**待完成任务:**
**1)** 下面三个说法是否与关于 Diffusers 图像操作的文章一致?(a)Text-To-Image 部分的必要输入为 prompt;(b)Image-To-Image 示例代码中 strength 设为 0.5;(c)Image-To-Image 示例把初始图像缩放为 768×512。每项回答“是”或“否”,并一字不差地引出文中起决定作用的字句。
**2)** 接续关于 Diffusers 图像操作的那篇文章,从它最后一行之后写下去。

**节选原文:**
首页 > 其他分享 >Diffusers中基于Stable Diffusion的哪些图像操作

Diffusers中基于Stable Diffusion的哪些图像操作

时间:2023-02-24 11:22:43浏览次数:60  
标签:Diffusion prompt img image Diffusers pipe grid Stable images

目录

基于Stable Diffusion的哪些图像操作们:

  • Text-To-Image generation:StableDiffusionPipeline
  • Image-to-Image text guided generation:StableDiffusionImg2ImgPipeline
  • In-painting: StableDiffusionInpaintPipeline
  • text-guided image super-resolution: StableDiffusionUpscalePipeline
  • generate variations from an input image:StableDiffusionImageVariationPipeline
  • image editing by following text instructions:StableDiffusionInstructPix2PixPipeline
  • ......

辅助函数

import requests
from PIL import Image
from io import BytesIO

def show_images(imgs, rows=1, cols=3):
    assert len(imgs) == rows*cols
    w_ori, h_ori = imgs[0].size
    for img in imgs:
        w_new, h_new = img.size
        if w_new != w_ori or h_new != h_ori:
            w_ori = max(w_ori, w_new)
            h_ori = max(h_ori, h_new)
    
    grid = Image.new('RGB', size=(cols*w_ori, rows*h_ori))
    grid_w, grid_h = grid.size
    
    for i, img in enumerate(imgs):
        grid.paste(img, box=(i%cols*w_ori, i//cols*h_ori))
    return grid

def download_image(url):
    response = requests.get(url)
    return Image.open(BytesIO(response.content)).convert("RGB")

Text-To-Image

根据文本生成图像,在diffusers使用StableDiffusionPipeline实现,必要输入为prompt,示例代码:

from diffusers import StableDiffusionPipeline

image_pipe = StableDiffusionPipeline.from_pretrained("CompVis/stable-diffusion-v1-4")

device = "cuda"
image_pipe.to(device)

prompt = ["a photograph of an astronaut riding a horse"] * 3
out_images = image_pipe(prompt).images
for i, out_image in enumerate(out_images):
    out_image.save("astronaut_rides_horse" + str(i) + ".png")

示例输出:

Image-To-Image

根据文本prompt和原始图像,生成新的图像。在diffusers中使用StableDiffusionImg2ImgPipeline类实现,可以看到,pipeline的必要输入有两个:promptinit_image。示例代码:

import torch
from diffusers import StableDiffusionImg2ImgPipeline

device = "cuda"
model_id_or_path = "runwayml/stable-diffusion-v1-5"
pipe = StableDiffusionImg2ImgPipeline.from_pretrained(model_id_or_path, torch_dtype=torch.float16)
pipe = pipe.to(device)

url = "https://raw.githubusercontent.com/CompVis/stable-diffusion/main/assets/stable-samples/img2img/sketch-mountains-input.jpg"
init_image = download_image(url)
init_image = init_image.resize((768, 512))

prompt = "A fantasy landscape, trending on artstation"

images = pipe(prompt=prompt, image=init_image, strength=0.75, guidance_scale=7.5).images

grid_img = show_images([init_image, images[0]], 1, 2)

**所给数据:**
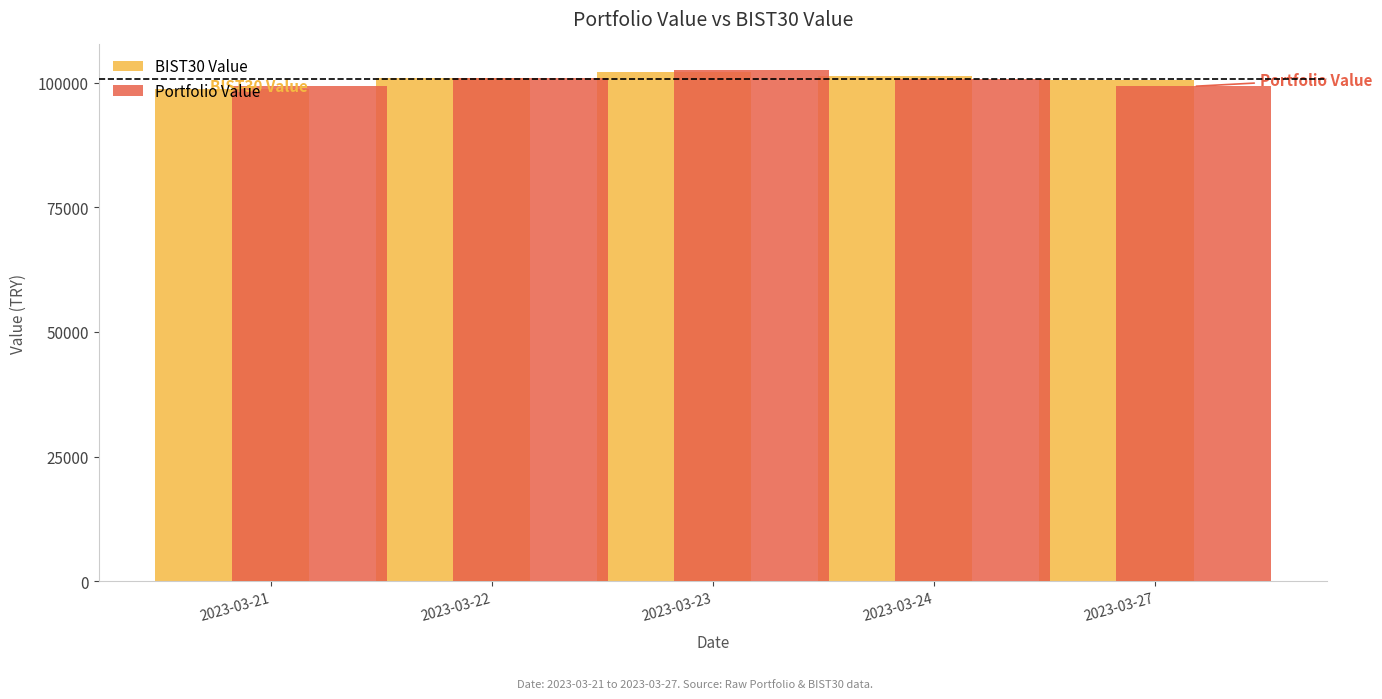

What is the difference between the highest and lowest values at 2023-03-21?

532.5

**参考答案:**
**1)**
(a)是:“必要输入为prompt”。
(b)否:“strength=0.75”。
(c)是:“init_image = init_image.resize((768, 512))”。

**2)**
grid_img.save("fantasy_landscape.png")

示例输出:

In-painting

给定一个mask图像和一句提示,可编辑给定图像的特定部分。使用StableDiffusionInpaintPipeline来实现,输入包含三部分:原始图像,mask图像和一个prompt,

示例代码:

from diffusers import StableDiffusionInpaintPipeline

img_url = "https://raw.githubusercontent.com/CompVis/latent-diffusion/main/data/inpainting_examples/overture-creations-5sI6fQgYIuo.png"
mask_url = "https://raw.githubusercontent.com/CompVis/latent-diffusion/main/data/inpainting_examples/overture-creations-5sI6fQgYIuo_mask.png"

init_image = download_image(img_url).resize((512, 512))
mask_image = download_image(mask_url).resize((512, 512))

pipe = StableDiffusionInpaintPipeline.from_pretrained("runwayml/stable-diffusion-inpainting", torch_dtype=torch.float16)
pipe = pipe.to("cuda")

prompt = "Face of a yellow cat, high resolution, sitting on a park bench"
images = pipe(prompt=prompt, image=init_image, mask_image=mask_image).images
grid_img = show_images([init_image, mask_image, images[0]], 1, 3)
grid_img.save("overture-creations.png")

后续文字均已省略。